[Provided material start]

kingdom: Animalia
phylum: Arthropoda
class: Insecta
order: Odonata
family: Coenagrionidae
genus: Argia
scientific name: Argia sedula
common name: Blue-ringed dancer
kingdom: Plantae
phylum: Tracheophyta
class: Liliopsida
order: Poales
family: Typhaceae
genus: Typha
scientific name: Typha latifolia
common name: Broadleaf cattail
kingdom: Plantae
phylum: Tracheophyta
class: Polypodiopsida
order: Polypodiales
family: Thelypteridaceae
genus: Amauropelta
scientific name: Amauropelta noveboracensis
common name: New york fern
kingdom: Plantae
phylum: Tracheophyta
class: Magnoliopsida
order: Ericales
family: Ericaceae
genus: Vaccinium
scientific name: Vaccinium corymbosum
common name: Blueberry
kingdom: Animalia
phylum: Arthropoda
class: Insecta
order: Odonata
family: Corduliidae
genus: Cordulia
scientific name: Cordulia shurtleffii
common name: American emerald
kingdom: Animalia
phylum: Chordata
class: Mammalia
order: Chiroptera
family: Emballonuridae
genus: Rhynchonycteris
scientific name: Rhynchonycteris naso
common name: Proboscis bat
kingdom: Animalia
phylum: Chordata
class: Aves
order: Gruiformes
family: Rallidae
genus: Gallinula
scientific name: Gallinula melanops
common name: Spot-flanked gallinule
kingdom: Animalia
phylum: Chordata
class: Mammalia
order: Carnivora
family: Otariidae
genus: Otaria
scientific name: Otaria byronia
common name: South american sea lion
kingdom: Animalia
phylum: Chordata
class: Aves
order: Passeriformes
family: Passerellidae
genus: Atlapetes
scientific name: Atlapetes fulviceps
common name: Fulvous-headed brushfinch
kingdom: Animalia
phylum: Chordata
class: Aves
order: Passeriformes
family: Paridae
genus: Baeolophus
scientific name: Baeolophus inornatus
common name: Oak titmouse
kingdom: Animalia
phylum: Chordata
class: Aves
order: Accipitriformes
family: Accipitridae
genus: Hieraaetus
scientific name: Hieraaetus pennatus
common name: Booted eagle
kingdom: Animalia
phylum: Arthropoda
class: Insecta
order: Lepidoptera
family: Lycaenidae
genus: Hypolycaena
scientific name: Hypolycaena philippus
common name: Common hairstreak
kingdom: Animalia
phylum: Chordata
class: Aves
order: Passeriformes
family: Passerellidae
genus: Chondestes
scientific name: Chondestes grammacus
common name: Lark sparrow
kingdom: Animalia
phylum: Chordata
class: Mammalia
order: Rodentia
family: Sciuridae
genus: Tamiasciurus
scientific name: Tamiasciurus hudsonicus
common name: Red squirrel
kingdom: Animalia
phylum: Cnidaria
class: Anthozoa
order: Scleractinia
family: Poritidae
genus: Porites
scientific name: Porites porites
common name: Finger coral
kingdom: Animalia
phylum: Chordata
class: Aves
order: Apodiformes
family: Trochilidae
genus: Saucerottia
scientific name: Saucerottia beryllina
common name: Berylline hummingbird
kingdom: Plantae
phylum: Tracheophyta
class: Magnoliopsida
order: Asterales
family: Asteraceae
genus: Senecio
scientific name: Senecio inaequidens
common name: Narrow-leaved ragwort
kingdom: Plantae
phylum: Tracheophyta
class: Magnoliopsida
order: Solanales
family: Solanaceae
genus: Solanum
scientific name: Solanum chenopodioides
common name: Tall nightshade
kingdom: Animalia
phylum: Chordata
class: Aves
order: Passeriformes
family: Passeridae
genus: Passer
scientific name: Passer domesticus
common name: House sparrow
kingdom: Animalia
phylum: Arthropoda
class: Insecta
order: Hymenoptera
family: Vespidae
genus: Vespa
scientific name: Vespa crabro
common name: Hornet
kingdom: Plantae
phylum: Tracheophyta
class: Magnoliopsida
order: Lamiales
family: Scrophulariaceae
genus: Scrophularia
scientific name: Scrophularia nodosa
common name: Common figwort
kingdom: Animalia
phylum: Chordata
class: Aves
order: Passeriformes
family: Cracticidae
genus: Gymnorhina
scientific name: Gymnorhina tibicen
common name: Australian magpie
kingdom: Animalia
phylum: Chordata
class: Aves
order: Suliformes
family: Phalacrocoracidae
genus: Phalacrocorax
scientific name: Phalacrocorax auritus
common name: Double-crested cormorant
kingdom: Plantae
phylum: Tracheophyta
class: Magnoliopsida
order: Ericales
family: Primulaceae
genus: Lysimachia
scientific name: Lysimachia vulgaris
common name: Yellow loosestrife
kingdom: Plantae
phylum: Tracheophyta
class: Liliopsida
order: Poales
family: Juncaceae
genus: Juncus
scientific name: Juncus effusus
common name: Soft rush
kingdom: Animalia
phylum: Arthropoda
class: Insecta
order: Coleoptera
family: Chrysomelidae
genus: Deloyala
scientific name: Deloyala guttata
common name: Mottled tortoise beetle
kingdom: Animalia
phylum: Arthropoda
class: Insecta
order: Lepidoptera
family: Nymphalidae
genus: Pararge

[Provided material end]

**Directions:** Reproduce every line of all the items above word for word, in the same order.

**Output for this exercise:**
kingdom: Animalia
phylum: Arthropoda
class: Insecta
order: Odonata
family: Coenagrionidae
genus: Argia
scientific name: Argia sedula
common name: Blue-ringed dancer
kingdom: Plantae
phylum: Tracheophyta
class: Liliopsida
order: Poales
family: Typhaceae
genus: Typha
scientific name: Typha latifolia
common name: Broadleaf cattail
kingdom: Plantae
phylum: Tracheophyta
class: Polypodiopsida
order: Polypodiales
family: Thelypteridaceae
genus: Amauropelta
scientific name: Amauropelta noveboracensis
common name: New york fern
kingdom: Plantae
phylum: Tracheophyta
class: Magnoliopsida
order: Ericales
family: Ericaceae
genus: Vaccinium
scientific name: Vaccinium corymbosum
common name: Blueberry
kingdom: Animalia
phylum: Arthropoda
class: Insecta
order: Odonata
family: Corduliidae
genus: Cordulia
scientific name: Cordulia shurtleffii
common name: American emerald
kingdom: Animalia
phylum: Chordata
class: Mammalia
order: Chiroptera
family: Emballonuridae
genus: Rhynchonycteris
scientific name: Rhynchonycteris naso
common name: Proboscis bat
kingdom: Animalia
phylum: Chordata
class: Aves
order: Gruiformes
family: Rallidae
genus: Gallinula
scientific name: Gallinula melanops
common name: Spot-flanked gallinule
kingdom: Animalia
phylum: Chordata
class: Mammalia
order: Carnivora
family: Otariidae
genus: Otaria
scientific name: Otaria byronia
common name: South american sea lion
kingdom: Animalia
phylum: Chordata
class: Aves
order: Passeriformes
family: Passerellidae
genus: Atlapetes
scientific name: Atlapetes fulviceps
common name: Fulvous-headed brushfinch
kingdom: Animalia
phylum: Chordata
class: Aves
order: Passeriformes
family: Paridae
genus: Baeolophus
scientific name: Baeolophus inornatus
common name: Oak titmouse
kingdom: Animalia
phylum: Chordata
class: Aves
order: Accipitriformes
family: Accipitridae
genus: Hieraaetus
scientific name: Hieraaetus pennatus
common name: Booted eagle
kingdom: Animalia
phylum: Arthropoda
class: Insecta
order: Lepidoptera
family: Lycaenidae
genus: Hypolycaena
scientific name: Hypolycaena philippus
common name: Common hairstreak
kingdom: Animalia
phylum: Chordata
class: Aves
order: Passeriformes
family: Passerellidae
genus: Chondestes
scientific name: Chondestes grammacus
common name: Lark sparrow
kingdom: Animalia
phylum: Chordata
class: Mammalia
order: Rodentia
family: Sciuridae
genus: Tamiasciurus
scientific name: Tamiasciurus hudsonicus
common name: Red squirrel
kingdom: Animalia
phylum: Cnidaria
class: Anthozoa
order: Scleractinia
family: Poritidae
genus: Porites
scientific name: Porites porites
common name: Finger coral
kingdom: Animalia
phylum: Chordata
class: Aves
order: Apodiformes
family: Trochilidae
genus: Saucerottia
scientific name: Saucerottia beryllina
common name: Berylline hummingbird
kingdom: Plantae
phylum: Tracheophyta
class: Magnoliopsida
order: Asterales
family: Asteraceae
genus: Senecio
scientific name: Senecio inaequidens
common name: Narrow-leaved ragwort
kingdom: Plantae
phylum: Tracheophyta
class: Magnoliopsida
order: Solanales
family: Solanaceae
genus: Solanum
scientific name: Solanum chenopodioides
common name: Tall nightshade
kingdom: Animalia
phylum: Chordata
class: Aves
order: Passeriformes
family: Passeridae
genus: Passer
scientific name: Passer domesticus
common name: House sparrow
kingdom: Animalia
phylum: Arthropoda
class: Insecta
order: Hymenoptera
family: Vespidae
genus: Vespa
scientific name: Vespa crabro
common name: Hornet
kingdom: Plantae
phylum: Tracheophyta
class: Magnoliopsida
order: Lamiales
family: Scrophulariaceae
genus: Scrophularia
scientific name: Scrophularia nodosa
common name: Common figwort
kingdom: Animalia
phylum: Chordata
class: Aves
order: Passeriformes
family: Cracticidae
genus: Gymnorhina
scientific name: Gymnorhina tibicen
common name: Australian magpie
kingdom: Animalia
phylum: Chordata
class: Aves
order: Suliformes
family: Phalacrocoracidae
genus: Phalacrocorax
scientific name: Phalacrocorax auritus
common name: Double-crested cormorant
kingdom: Plantae
phylum: Tracheophyta
class: Magnoliopsida
order: Ericales
family: Primulaceae
genus: Lysimachia
scientific name: Lysimachia vulgaris
common name: Yellow loosestrife
kingdom: Plantae
phylum: Tracheophyta
class: Liliopsida
order: Poales
family: Juncaceae
genus: Juncus
scientific name: Juncus effusus
common name: Soft rush
kingdom: Animalia
phylum: Arthropoda
class: Insecta
order: Coleoptera
family: Chrysomelidae
genus: Deloyala
scientific name: Deloyala guttata
common name: Mottled tortoise beetle
kingdom: Animalia
phylum: Arthropoda
class: Insecta
order: Lepidoptera
family: Nymphalidae
genus: Pararge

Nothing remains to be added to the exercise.